Improving the usability of an electronic device or software application could mean more to a business's profit or market share than recruiting an extra developer to get the innovation to market more quickly.
“Usability is often paid lip service, and sought as a rubber stamp,” says Suzanne Currie, usability consultant with Auckland location technology company Navman. “Adopting usability means reapportioning dollars in the engineering lifecycle. Most people in authority [over the development budget] believe that the value of another programmer is greater than the value of a usability engineer. That is the largest hurdle I face in working internally with companies.”
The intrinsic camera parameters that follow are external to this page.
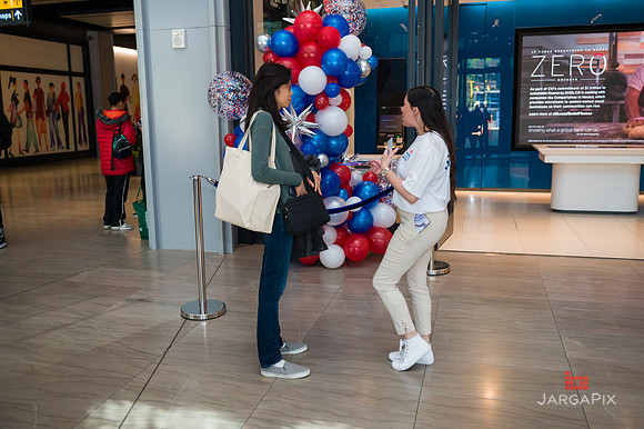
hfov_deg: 58.7
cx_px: 322
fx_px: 572
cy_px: 214
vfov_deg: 41.1
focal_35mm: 32
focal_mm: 32
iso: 400
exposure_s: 1/200
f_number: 4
In a recent presentation to the Computer Society in Wellington Currie argued that today’s user is becoming more discriminating over usability. “Where a customer might once have said ‘I can’t get how to use this; I must be dumb’, I now hear them saying ‘I can’t use this; the product is stupid’.”
A dissatisfied user, even if given the product for use at work (for example, a travelling salesperson using one of Navman’s handheld route-planning devices) may purchase a less awkward product from a rival company, be "converted" to that maker long-term and directly hit the original supplier’s bottom line.
Usability design and evaluation can operate at various levels, from a general appreciation of the potential uses of the product to a detailed consideration of each physical or logical element, she says. It may be more appropriate to work in a “black-box” way, considering only inputs and outputs, so changes in the system’s inner workings won’t need usability re-evaluation. On the other hand, a “white-box” evaluation with knowledge of the internals may find a more efficient way of solving several problems at once by changing one or two elements.
Proponents of “use cases” — formal descriptions of the ways in which the product may be used — are often unclear about the level at which they are operating, Currie says, and such lack of clarity in usability-test planning will affect the ultimate utility of the product.
And use cases are not, by themselves an adequate test of usability, she says. There are well-tested general theories of the way people approach the use of a new object, and often there is no substitute for having a user operate a prototype and talk as they go about what they are doing and the problems they find.
It is sometimes useful to think of the device or application as another person with whom one is having a conversation, Currie suggests.This conversation may not be limited to two parties, but may involve multi-way interfaces between other people and objects. For example, in Navman's case a physical map, the car, road and other passengers.